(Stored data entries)

################

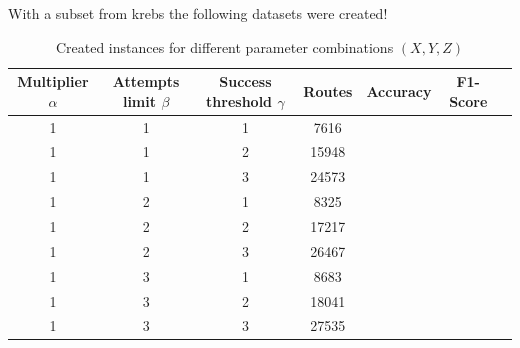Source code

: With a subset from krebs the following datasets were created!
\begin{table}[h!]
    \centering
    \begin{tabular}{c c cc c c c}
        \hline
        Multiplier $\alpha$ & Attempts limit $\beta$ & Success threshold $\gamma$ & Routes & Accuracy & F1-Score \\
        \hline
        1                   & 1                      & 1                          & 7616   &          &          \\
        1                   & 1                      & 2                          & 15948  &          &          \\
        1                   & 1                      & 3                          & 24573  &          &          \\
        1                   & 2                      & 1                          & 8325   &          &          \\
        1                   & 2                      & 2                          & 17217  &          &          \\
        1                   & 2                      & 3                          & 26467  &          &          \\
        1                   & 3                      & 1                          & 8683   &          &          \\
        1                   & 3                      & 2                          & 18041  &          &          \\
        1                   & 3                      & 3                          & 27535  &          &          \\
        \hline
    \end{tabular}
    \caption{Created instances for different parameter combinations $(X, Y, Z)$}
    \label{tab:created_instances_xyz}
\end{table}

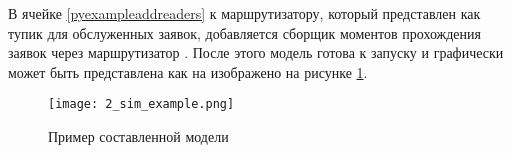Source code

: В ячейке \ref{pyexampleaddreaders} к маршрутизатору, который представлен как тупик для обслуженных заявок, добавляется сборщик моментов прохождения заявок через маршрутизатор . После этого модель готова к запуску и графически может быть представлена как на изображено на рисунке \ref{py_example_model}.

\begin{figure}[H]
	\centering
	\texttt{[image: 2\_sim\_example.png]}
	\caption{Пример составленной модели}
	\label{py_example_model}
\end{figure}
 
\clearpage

################

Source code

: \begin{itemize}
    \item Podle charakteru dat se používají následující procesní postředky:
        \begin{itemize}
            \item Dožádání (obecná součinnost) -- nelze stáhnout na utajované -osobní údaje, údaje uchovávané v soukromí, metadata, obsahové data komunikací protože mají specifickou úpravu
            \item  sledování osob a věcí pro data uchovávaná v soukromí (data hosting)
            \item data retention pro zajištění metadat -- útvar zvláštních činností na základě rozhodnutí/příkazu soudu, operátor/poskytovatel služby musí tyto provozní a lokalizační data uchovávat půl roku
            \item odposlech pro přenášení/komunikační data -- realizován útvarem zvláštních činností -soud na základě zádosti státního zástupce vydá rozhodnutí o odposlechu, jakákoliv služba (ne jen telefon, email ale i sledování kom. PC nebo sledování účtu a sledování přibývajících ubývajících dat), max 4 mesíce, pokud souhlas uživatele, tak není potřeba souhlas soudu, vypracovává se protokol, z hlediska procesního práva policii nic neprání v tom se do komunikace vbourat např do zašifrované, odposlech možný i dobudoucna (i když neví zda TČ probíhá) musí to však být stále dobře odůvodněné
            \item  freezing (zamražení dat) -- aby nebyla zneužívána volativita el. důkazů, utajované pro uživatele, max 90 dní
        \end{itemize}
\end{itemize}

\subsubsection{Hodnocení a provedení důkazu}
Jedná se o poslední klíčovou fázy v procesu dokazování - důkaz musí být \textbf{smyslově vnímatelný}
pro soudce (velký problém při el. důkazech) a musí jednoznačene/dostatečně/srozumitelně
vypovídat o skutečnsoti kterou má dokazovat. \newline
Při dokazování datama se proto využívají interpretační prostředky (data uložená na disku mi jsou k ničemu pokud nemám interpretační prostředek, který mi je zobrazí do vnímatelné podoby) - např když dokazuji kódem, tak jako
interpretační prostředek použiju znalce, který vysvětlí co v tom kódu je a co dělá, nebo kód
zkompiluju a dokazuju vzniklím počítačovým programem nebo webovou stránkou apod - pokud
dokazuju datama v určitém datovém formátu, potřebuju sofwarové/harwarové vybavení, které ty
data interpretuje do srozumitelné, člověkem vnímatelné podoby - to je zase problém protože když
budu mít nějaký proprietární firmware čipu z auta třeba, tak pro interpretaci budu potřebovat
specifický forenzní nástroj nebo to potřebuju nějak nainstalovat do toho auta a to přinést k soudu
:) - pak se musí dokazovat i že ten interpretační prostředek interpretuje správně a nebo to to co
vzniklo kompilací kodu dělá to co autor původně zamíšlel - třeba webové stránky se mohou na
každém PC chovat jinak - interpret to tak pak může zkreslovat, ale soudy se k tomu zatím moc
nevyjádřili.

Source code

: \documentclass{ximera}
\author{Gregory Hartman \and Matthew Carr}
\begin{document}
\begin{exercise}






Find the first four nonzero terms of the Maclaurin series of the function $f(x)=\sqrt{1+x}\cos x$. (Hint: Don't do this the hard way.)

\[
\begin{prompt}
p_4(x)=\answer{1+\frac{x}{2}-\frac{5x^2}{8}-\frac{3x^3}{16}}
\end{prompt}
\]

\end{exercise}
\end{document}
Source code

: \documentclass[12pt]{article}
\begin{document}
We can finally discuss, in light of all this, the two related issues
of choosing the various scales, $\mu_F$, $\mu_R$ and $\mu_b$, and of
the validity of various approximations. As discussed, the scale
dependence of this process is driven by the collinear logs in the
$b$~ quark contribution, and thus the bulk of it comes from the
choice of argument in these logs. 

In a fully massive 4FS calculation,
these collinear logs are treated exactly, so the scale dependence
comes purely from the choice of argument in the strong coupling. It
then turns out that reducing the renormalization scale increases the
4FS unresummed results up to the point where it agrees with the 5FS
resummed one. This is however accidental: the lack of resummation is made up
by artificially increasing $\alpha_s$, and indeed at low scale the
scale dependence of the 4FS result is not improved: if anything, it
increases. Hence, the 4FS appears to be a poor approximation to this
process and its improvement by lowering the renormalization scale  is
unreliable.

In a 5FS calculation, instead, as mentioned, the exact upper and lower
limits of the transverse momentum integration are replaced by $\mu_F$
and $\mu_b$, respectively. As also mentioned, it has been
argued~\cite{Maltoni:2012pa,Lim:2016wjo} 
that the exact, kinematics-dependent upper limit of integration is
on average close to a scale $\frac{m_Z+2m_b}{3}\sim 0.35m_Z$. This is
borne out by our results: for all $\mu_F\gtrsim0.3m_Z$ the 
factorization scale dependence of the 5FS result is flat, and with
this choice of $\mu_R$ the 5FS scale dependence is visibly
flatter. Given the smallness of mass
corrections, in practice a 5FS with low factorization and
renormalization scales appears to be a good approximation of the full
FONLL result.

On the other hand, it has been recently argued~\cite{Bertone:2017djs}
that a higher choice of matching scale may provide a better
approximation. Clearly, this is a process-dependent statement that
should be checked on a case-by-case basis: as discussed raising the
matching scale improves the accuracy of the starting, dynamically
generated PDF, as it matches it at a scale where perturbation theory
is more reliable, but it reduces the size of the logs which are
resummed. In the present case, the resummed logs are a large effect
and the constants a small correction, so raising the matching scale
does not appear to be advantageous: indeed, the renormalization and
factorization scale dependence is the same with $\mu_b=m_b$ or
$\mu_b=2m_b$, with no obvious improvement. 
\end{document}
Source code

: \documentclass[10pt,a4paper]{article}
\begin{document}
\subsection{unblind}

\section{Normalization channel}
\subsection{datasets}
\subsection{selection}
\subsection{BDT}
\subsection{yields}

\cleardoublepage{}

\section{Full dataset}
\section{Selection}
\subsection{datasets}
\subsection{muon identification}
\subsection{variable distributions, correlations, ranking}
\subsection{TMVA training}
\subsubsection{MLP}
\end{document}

################

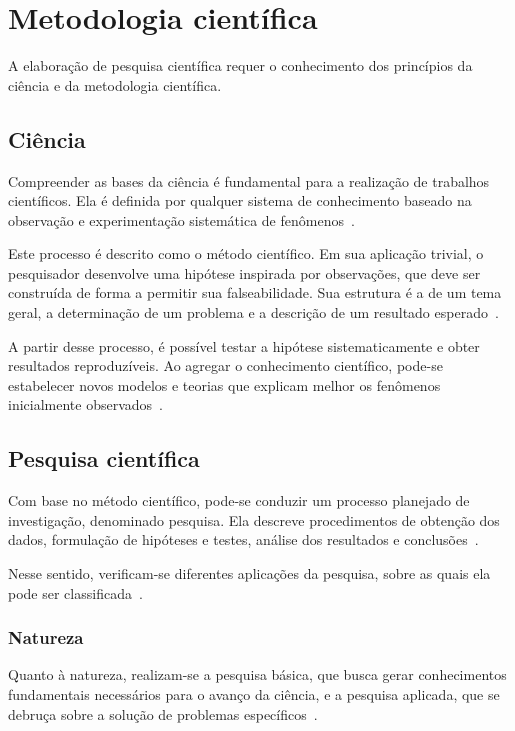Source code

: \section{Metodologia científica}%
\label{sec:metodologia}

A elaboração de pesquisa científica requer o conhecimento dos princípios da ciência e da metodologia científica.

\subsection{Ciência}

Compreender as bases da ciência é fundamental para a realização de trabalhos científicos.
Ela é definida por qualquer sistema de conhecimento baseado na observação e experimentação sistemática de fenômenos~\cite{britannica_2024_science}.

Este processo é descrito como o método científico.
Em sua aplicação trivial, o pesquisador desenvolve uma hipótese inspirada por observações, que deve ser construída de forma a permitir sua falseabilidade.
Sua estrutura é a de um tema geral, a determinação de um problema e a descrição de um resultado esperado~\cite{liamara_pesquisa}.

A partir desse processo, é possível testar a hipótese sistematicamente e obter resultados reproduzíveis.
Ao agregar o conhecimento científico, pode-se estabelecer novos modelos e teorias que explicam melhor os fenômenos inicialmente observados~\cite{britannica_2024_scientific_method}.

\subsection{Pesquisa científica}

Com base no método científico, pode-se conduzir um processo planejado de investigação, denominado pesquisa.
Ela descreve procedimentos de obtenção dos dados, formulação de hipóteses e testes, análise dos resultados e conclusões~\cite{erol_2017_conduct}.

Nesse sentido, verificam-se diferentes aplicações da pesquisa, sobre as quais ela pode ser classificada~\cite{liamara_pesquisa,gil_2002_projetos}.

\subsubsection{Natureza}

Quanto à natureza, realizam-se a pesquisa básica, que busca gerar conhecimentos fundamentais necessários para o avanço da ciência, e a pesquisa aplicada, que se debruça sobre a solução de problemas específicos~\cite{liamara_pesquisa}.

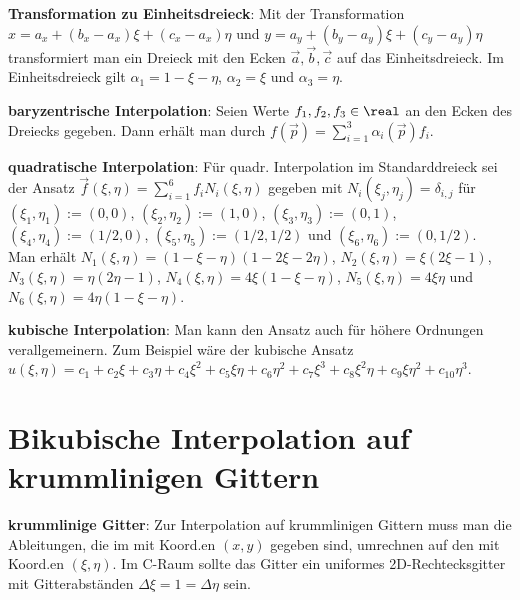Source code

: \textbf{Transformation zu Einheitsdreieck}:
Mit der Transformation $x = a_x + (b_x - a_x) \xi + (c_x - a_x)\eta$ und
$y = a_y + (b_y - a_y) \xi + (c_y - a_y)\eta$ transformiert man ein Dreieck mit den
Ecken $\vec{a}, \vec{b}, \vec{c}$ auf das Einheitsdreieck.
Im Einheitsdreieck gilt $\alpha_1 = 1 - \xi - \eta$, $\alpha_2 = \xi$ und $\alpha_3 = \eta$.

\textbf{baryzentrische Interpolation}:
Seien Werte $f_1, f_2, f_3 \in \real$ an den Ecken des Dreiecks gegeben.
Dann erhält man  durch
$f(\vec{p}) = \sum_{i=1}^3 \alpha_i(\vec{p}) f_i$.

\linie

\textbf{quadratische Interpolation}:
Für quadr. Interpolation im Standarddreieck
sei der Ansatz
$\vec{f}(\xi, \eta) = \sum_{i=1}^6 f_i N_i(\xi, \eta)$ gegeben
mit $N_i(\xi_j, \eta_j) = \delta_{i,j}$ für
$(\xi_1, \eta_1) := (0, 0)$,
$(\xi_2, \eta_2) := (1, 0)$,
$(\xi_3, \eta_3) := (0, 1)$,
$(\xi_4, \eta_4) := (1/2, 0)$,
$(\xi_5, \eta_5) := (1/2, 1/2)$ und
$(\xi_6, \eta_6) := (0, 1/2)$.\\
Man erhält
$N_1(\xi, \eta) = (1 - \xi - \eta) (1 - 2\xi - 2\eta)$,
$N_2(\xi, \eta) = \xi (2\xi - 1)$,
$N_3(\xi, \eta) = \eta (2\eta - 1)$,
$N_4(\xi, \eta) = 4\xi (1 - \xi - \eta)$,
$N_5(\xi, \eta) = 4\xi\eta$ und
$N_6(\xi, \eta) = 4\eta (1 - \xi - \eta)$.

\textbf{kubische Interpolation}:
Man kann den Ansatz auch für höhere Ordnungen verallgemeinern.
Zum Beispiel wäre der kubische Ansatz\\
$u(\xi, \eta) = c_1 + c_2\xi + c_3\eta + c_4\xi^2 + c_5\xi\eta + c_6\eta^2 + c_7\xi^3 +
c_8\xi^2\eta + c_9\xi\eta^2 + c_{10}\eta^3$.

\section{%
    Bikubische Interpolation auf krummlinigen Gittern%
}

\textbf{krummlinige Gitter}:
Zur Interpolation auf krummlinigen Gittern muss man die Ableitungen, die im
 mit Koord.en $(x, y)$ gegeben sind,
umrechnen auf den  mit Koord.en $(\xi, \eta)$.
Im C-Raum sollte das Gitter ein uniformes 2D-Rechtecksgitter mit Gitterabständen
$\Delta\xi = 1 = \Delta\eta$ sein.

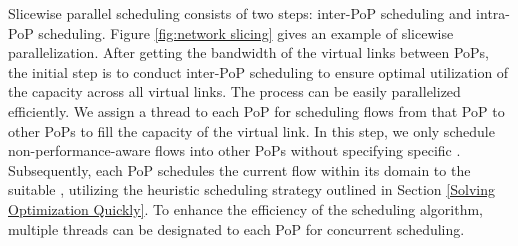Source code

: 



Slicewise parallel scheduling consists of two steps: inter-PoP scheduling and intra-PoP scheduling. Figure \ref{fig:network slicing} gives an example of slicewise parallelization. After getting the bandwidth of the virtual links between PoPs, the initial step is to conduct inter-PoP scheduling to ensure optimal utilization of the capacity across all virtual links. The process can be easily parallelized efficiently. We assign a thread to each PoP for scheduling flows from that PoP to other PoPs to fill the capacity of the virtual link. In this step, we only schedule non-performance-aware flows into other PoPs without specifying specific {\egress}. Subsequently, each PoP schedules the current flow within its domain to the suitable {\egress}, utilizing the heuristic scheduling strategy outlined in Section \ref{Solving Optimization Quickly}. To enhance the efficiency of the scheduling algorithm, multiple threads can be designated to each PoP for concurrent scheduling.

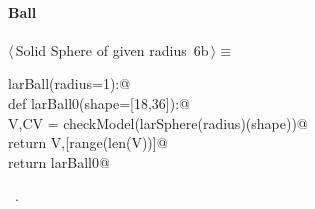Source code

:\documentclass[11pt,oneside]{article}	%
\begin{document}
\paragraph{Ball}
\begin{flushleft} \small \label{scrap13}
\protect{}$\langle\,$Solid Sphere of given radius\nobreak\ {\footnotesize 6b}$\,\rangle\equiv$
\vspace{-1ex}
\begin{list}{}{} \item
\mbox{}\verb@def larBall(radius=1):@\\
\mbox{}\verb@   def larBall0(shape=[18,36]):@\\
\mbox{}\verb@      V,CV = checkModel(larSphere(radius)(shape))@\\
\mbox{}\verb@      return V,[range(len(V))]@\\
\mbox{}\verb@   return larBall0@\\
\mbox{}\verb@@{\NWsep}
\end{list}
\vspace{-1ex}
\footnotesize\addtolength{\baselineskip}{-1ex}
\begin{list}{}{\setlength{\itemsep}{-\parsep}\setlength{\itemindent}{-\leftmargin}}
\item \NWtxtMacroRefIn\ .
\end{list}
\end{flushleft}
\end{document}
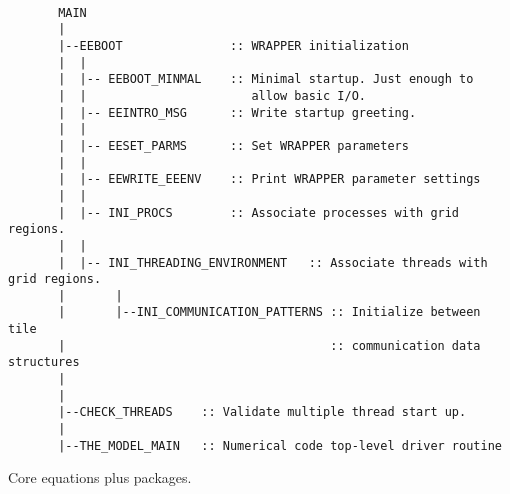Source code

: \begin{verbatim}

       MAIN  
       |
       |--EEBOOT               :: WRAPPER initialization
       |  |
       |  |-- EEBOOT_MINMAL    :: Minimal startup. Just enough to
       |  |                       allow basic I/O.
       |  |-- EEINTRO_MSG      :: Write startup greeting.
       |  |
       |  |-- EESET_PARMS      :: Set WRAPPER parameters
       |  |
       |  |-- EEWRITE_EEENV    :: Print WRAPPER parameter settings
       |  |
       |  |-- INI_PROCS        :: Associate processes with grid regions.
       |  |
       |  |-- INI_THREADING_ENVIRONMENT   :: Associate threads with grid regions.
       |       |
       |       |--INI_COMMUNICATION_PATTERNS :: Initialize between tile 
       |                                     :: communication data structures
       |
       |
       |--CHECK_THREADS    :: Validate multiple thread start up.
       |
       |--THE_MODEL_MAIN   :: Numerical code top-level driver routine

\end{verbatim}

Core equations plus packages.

################

Please return every line of the records that contains the word "argued".

argued~\cite{Maltoni:2012pa,Lim:2016wjo} 
On the other hand, it has been recently argued~\cite{Bertone:2017djs}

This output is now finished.